Noricum roughly corresponded to the greater part of modern Styria and Carinthia, Austria west of Vienna, Salzburg, a part of Bavaria, and a part of Slovenia. It may be thus seen as the beginning of Austrian history, and in 1918 there was the concrete idea aired by Karl Renner, Austria's first head of government (1918-1920), to give the young republic the name of "Norische Republik" or "Noric Republic", because the ancient borders were similar to those of the new state which, at that time, did not wish to be considered the heir of the Habsburg monarchy.

Characteristics

The original population appears to have consisted of Pannonians (a people kin to the Illyrians), who, after the great migration of the Gauls, became subordinate to various Celto-Ligurians tribes, chief amongst them being the Taurisci, who were probably identical with the Norici of Roman sources, so called after their capital Noreia, whose location is, as yet, unknown.

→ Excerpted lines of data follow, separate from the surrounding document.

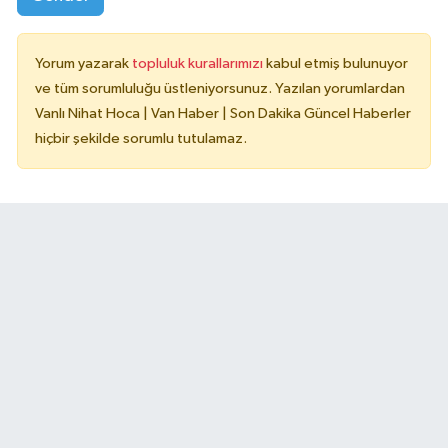
Yorum yazarak
topluluk kurallarımızı
kabul etmiş bulunuyor
ve tüm sorumluluğu üstleniyorsunuz. Yazılan yorumlardan
Vanlı Nihat Hoca | Van Haber | Son Dakika Güncel Haberler
hiçbir şekilde sorumlu tutulamaz.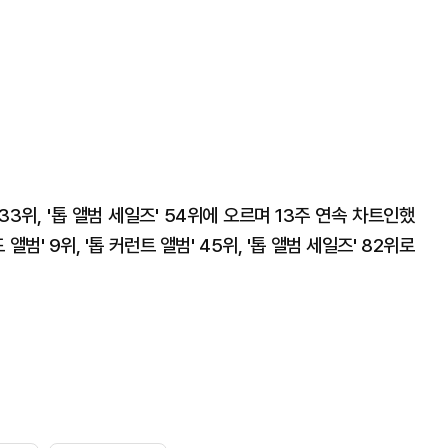
 33위, '톱 앨범 세일즈' 54위에 오르며 13주 연속 차트인했
 앨범' 9위, '톱 커런트 앨범' 45위, '톱 앨범 세일즈' 82위로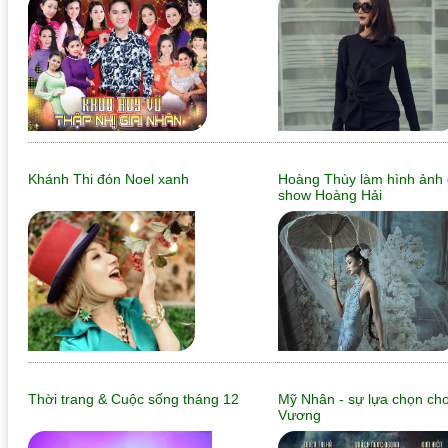
Khánh Thi đón Noel xanh
Hoàng Thùy làm hình ảnh 
show Hoàng Hải
Thời trang & Cuộc sống tháng 12
Mỹ Nhân - sự lựa chọn ch
Vương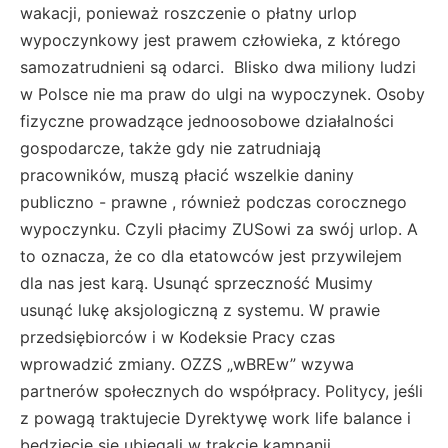
wakacji, ponieważ roszczenie o płatny urlop
wypoczynkowy jest prawem człowieka, z którego
samozatrudnieni są odarci. Blisko dwa miliony ludzi
w Polsce nie ma praw do ulgi na wypoczynek. Osoby
fizyczne prowadzące jednoosobowe działalności
gospodarcze, także gdy nie zatrudniają
pracowników, muszą płacić wszelkie daniny
publiczno - prawne , również podczas corocznego
wypoczynku. Czyli płacimy ZUSowi za swój urlop. A
to oznacza, że co dla etatowców jest przywilejem
dla nas jest karą. Usunąć sprzeczność Musimy
usunąć lukę aksjologiczną z systemu. W prawie
przedsiębiorców i w Kodeksie Pracy czas
wprowadzić zmiany. OZZS „wBREw” wzywa
partnerów społecznych do współpracy. Politycy, jeśli
z powagą traktujecie Dyrektywę work life balance i
będziecie się ubiegali w trakcie kampanii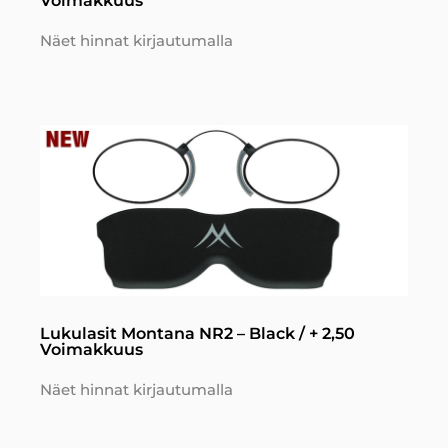
Voimakkuus
Näet hinnat kirjautumalla
Lukulasit Montana NR2 – Black / + 2,50
Voimakkuus
Näet hinnat kirjautumalla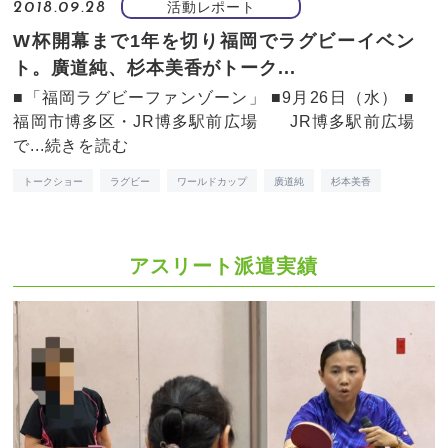
活動レポート
2018.09.28
W杯開幕まで1年を切り福岡でラグビーイベン
ト。廣道純、杉本美香がトーク...
■「福岡ラグビーファンゾーン」 ■9月26日（水） ■
福岡市博多区・JR博多駅前広場 JR博多駅前広場
で...
続きを読む
トークショー
ラグビー
ワールドカップ
廣道純
杉本美香
アスリート派遣実績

The country is mountainous and the soil relatively poor except in the southeastern parts, but it proved rich in iron and supplied material for the manufacturing of arms in Pannonia, Moesia and northern Italy. The famous Noric steel was largely used in the making of Roman weapons ("Noricus ensis," Horace, Odes, i. 16. o). Gold and salt were found in considerable quantities. From a statement of Polybius we learn that in his own time in consequence of the great output of gold from a mine in Noricum gold went down one-third in value.[2] The plant called saliunca (the wild or Celtic nard, a relative of the lavender) grew in abundance and was used as a perfume according to Pliny the Elder.[3]